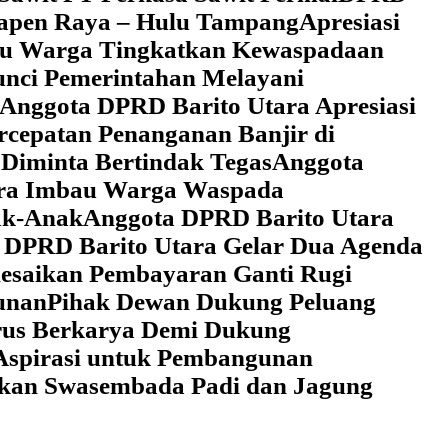
 Tapen Raya – Hulu Tampang
Apresiasi
au Warga Tingkatkan Kewaspadaan
unci Pemerintahan Melayani
Anggota DPRD Barito Utara Apresiasi
cepatan Penanganan Banjir di
Diminta Bertindak Tegas
Anggota
ara Imbau Warga Waspada
ak-Anak
Anggota DPRD Barito Utara
 DPRD Barito Utara Gelar Dua Agenda
lesaikan Pembayaran Ganti Rugi
unan
Pihak Dewan Dukung Peluang
rus Berkarya Demi Dukung
Aspirasi untuk Pembangunan
lkan Swasembada Padi dan Jagung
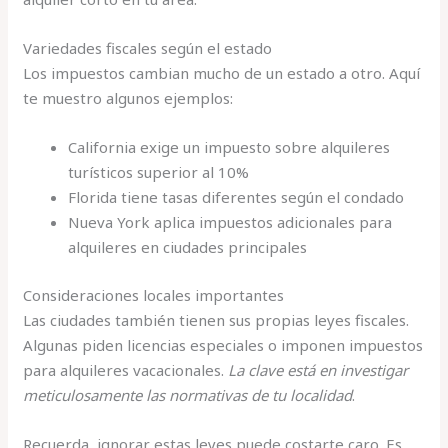
Variedades fiscales según el estado
Los impuestos cambian mucho de un estado a otro. Aquí
te muestro algunos ejemplos:
California exige un impuesto sobre alquileres
turísticos superior al 10%
Florida tiene tasas diferentes según el condado
Nueva York aplica impuestos adicionales para
alquileres en ciudades principales
Consideraciones locales importantes
Las ciudades también tienen sus propias leyes fiscales.
Algunas piden licencias especiales o imponen impuestos
para alquileres vacacionales.
La clave está en investigar
meticulosamente las normativas de tu localidad
.
Recuerda, ignorar estas leyes puede costarte caro. Es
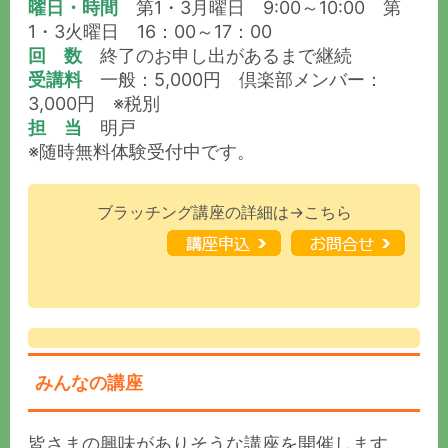
曜日・時間
第1・3月曜日 9:00～10:00 第
1・3火曜日 16：00～17：00
回 数
終了のお申し出があるまで継続
受講料
一般：5,000円 倶楽部メンバー：
3,000円 ※税別
担 当
明戸
※随時無料体験受付中です。
ブラッチング講座の詳細は→こちら
みんなの講座
皆さまの興味がありそうな講座を開催します。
..............................
◆ Task statement ◆
No pictures belong in the answer; copy all other parts of the listing exactly.

◆ Solution for this task ◆
 Tapen Raya – Hulu Tampang
Apresiasi
au Warga Tingkatkan Kewaspadaan
unci Pemerintahan Melayani
Anggota DPRD Barito Utara Apresiasi
cepatan Penanganan Banjir di
Diminta Bertindak Tegas
Anggota
ara Imbau Warga Waspada
ak-Anak
Anggota DPRD Barito Utara
 DPRD Barito Utara Gelar Dua Agenda
lesaikan Pembayaran Ganti Rugi
unan
Pihak Dewan Dukung Peluang
rus Berkarya Demi Dukung
Aspirasi untuk Pembangunan
lkan Swasembada Padi dan Jagung
Variedades fiscales según el estado
Los impuestos cambian mucho de un estado a otro. Aquí
te muestro algunos ejemplos:
California exige un impuesto sobre alquileres
turísticos superior al 10%
Florida tiene tasas diferentes según el condado
Nueva York aplica impuestos adicionales para
alquileres en ciudades principales
Consideraciones locales importantes
Las ciudades también tienen sus propias leyes fiscales.
Algunas piden licencias especiales o imponen impuestos
para alquileres vacacionales.
La clave está en investigar
meticulosamente las normativas de tu localidad
.
Recuerda, ignorar estas leyes puede costarte caro. Es
曜日・時間
第1・3月曜日 9:00～10:00 第
1・3火曜日 16：00～17：00
回 数
終了のお申し出があるまで継続
受講料
一般：5,000円 倶楽部メンバー：
3,000円 ※税別
担 当
明戸
※随時無料体験受付中です。
ブラッチング講座の詳細は→こちら
みんなの講座
皆さまの興味がありそうな講座を開催します。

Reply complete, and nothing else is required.